Figure 2. Distribution of the magnetization.

This figure shows the calculated distributions of \(M\) using both schemes. Each produce a bell-shaped curve centered near 0, with the Gibbs sampler generating an estimate of \(\bar{M}_\text{Gibbs} = 0.0008\) and the M-H algorithm generating an estimate of \(\bar{M}_\text{MH} = 0.0012\). The question is, which one do we trust more? The naive approach would be to repeat the simulation 100 times for each method, construct a distribution for \(\bar{M}_\text{Gibbs}\) and \(\bar{M}_\text{MH}\), and calculate the standard deviation for the distributions. The one with the smaller standard deviation is then the better estimate. The smart thing to do is calculate the IAC.

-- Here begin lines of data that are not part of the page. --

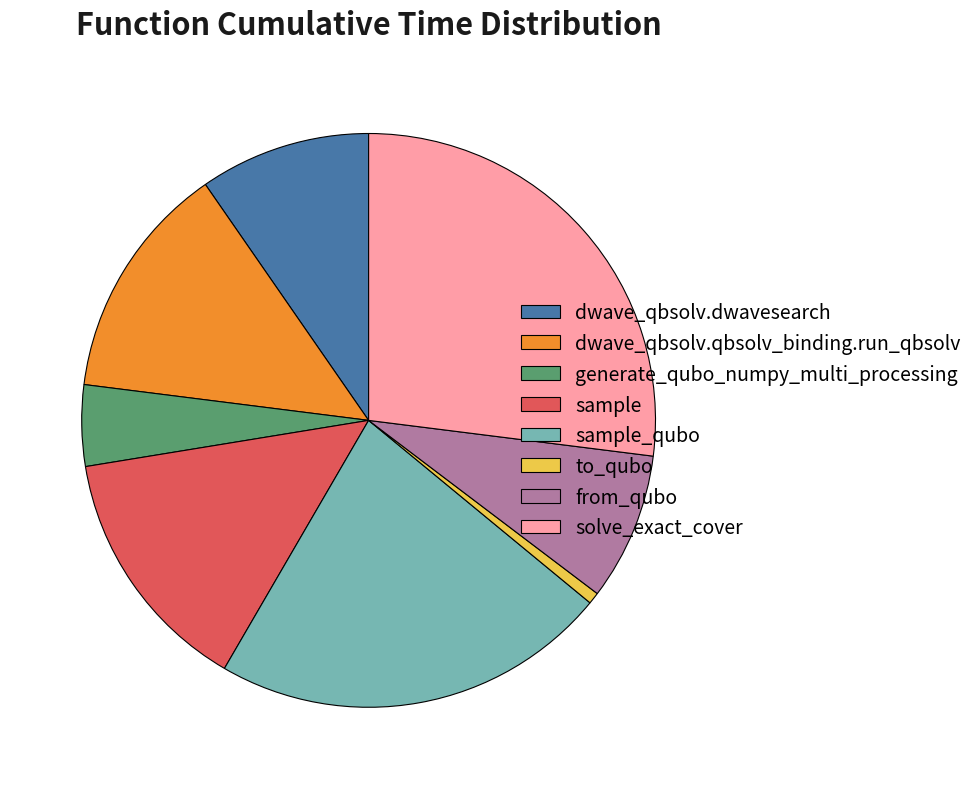

Is it true that to_qubo is 14% of the pie?

False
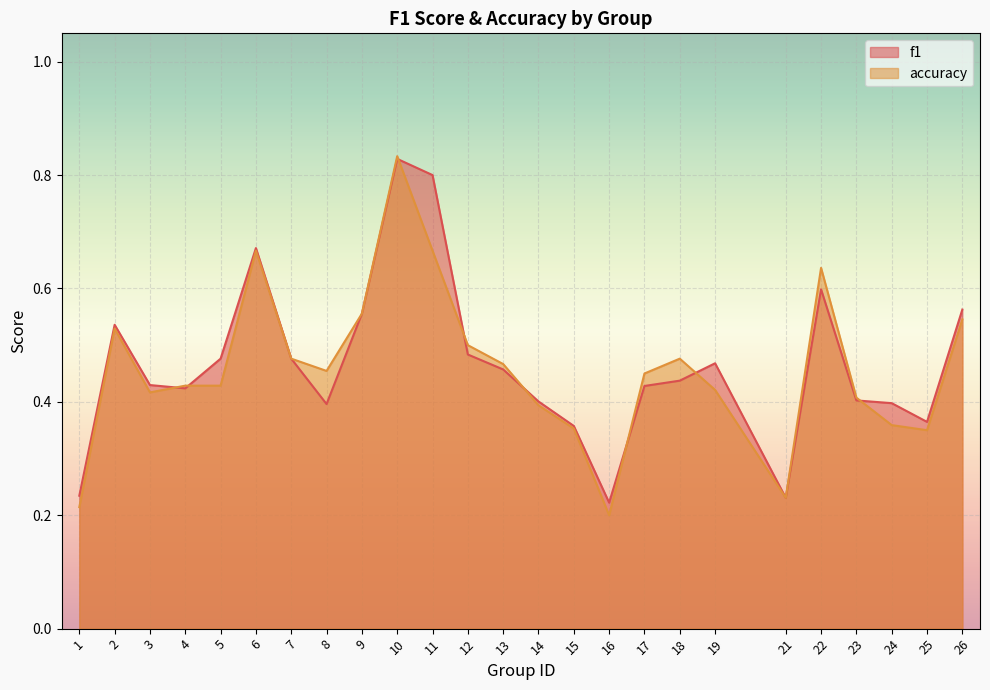

The value of f1 at 9 is 0.2. True or false?

False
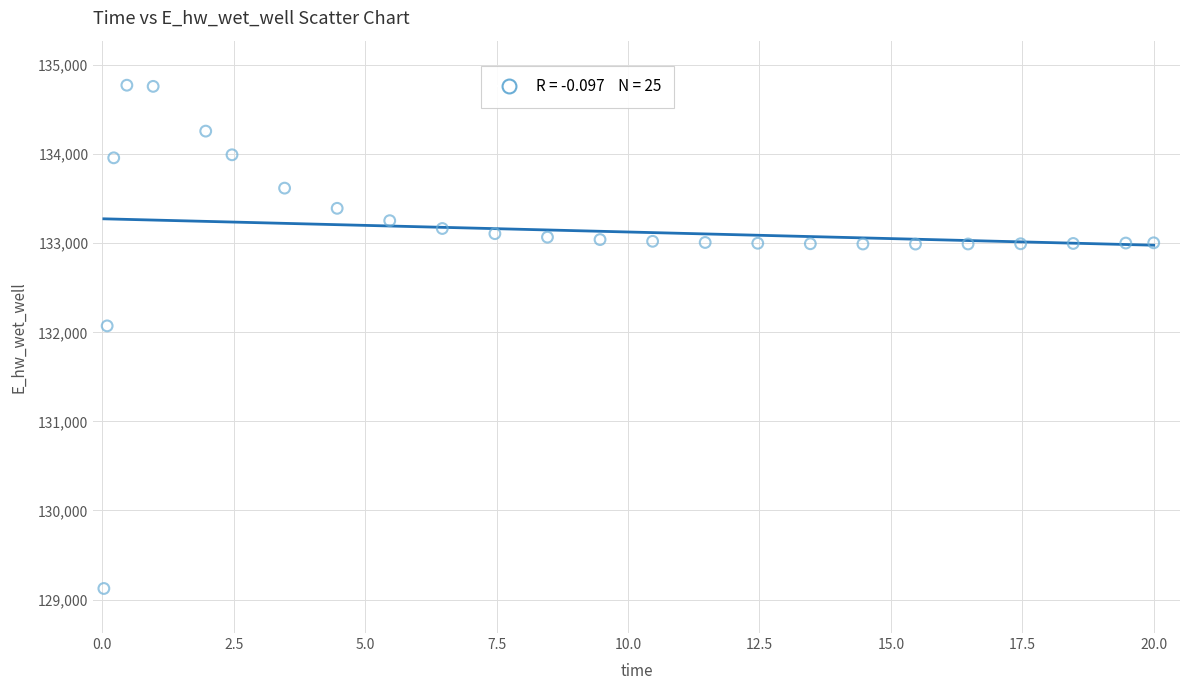

What is the range of X values (max minus min)?

20.0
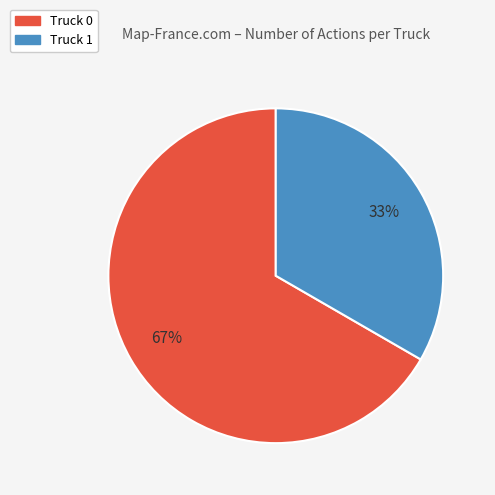

What percentage is the Truck 0 slice, to the nearest percent?

67%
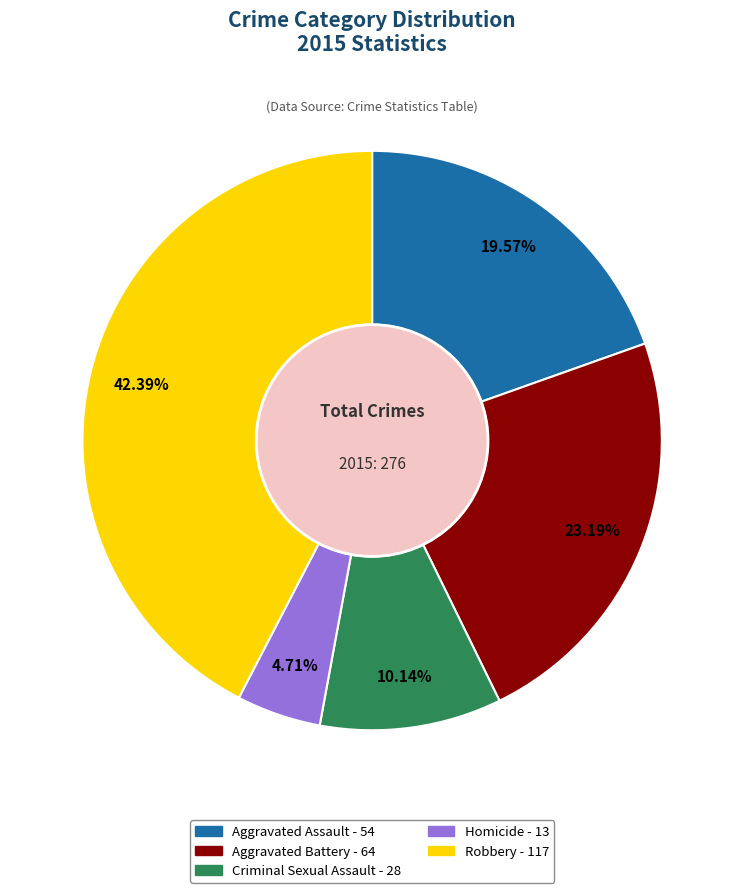

Count the number of slices in the pie.

5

Figure 3. Comparison of the IACs.

Below is the autocorrelation curve for both methods, and the IAC is just 1 plus 2 times the sum of the autocorrelation curve (Eq. 1.5). The Metropolis-Hastings algorithm has an IAC nearly half that of the Gibbs sampler, which by Eqs. 1.3 and 1.4, indicates \(\sigma^2(\bar{M}_\text{MH}) \approx \frac{1}{2} \sigma^2(\bar{M}_\text{Gibbs})\). Therefore, we are more confident in our estimate \(\bar{M}_\text{MH}\).

Keep in mind this does not mean the Metropolis-Hastings algorithm is better than the Gibbs sampler. It just means that the Metropolis-Hastings algorithm is better than the Gibbs sampler for the specified \(L\), \(J\), \(\beta\), and \(\mathbb{E}[M(\sigma)]\). In otherwords, the Metropolis-Hastings algorithm performed better for this \(f(\underline x)\) and \(\pi(\underline x)\).